"Everything is as it should be."

                                                                                  - Benjamin Purcell Morris



© all material on this website is written by Michael McCaffrey, is copyrighted, and may not be republished without consent

All is Lost: A Review


When I first saw the trailer for "All is Lost", the 'lost-at-sea' film directed by J.C. Chandor and starring Robert Redford, I was not the least bit interested in seeing it. The trailer made me think the film was one of those hollywood movies that tries to play itself off as being an 'independent' or 'artistic' film, but is really just another hollywood shlock fest without the least bit of subtly or artistry. Upon seeing the film, I now realize how fantasticality wrong I was in my pre-judgement.

"All is Lost" is a really remarkable film. I cannot recommend it highly enough. It stars Robert Redford, and only Robert Redford. He is by himself the entire film, and he barely says a word. Redford is one of the great under appreciated actors of his time, and here he gives what may be the greatest performance of his career.

The film is an existential meditation on aging, death, love, fear, God, nature, capitalism, humanity, Hollywood and Robert Redford's own life and career. It is beautifully photographed and Redford's performance is masterful.

To be clear, this is not a film for everyone. It isn't a typical hollywood film. My best friend, the inimitable Chaz J. Chazzington, absolutely hated the film, saying it lacked emotion. I had the opposite reaction. To me it is the film that "Gravity" should have been. It is Robert Redford facing the vast darkness of the abyss, by himself, which is how we all must face our own annihilation. Cold, scared and alone.  Redford's complex stoicism may not be enough emotion for everyone, but keep in mind, it's not the emotions shown in a film that count, it's the emotions a film conjures in the viewer that really matter.
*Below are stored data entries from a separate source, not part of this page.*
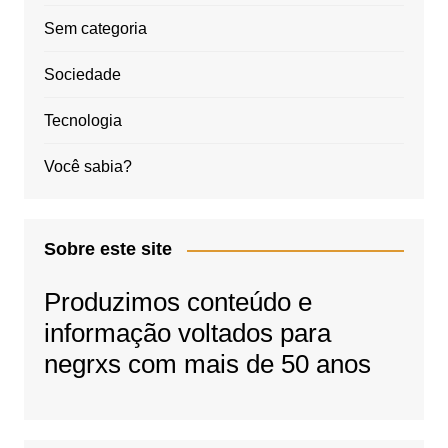
Sem categoria
Sociedade
Tecnologia
Você sabia?
Sobre este site
Produzimos conteúdo e
informação voltados para
negrxs com mais de 50 anos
And "All is Lost" brought up deep emotions within me, such as fear of my own impending death, of my own annihilation, of my own regrets in life, of all the joys and sorrows I have experienced in this life, and how I will miss it when it ends no matter what comes after it. 
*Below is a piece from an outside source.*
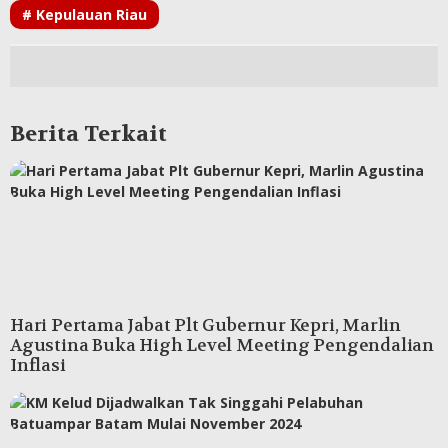
# Kepulauan Riau
Berita Terkait
Hari Pertama Jabat Plt Gubernur Kepri, Marlin
Agustina Buka High Level Meeting Pengendalian
Inflasi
In short, "All is Lost" makes us look at all the uncomfortable things we would prefer to ignore. Life, death and the inevitability of our destruction at the hands of the infinite abyss that we prefer to ignore rather than acknowledge, and that bears down upon us every moment of every day. The abyss is the relentless Shark calmly hunting us in his frigid sea, it is the Wolf coolly trotting after us in his forest, waiting for us to tire, it is the Tiger silently stalking us through his jungle, waiting for the precise moment to pounce. These are the feelings that we as humans try to not think about or feel. We do everything we can to avoid contemplating our own inevitable demise. "All is Lost" skillfully nudges us to think about the unthinkable and the uncomfortable. I found it to be a fantastic film and well worth your time.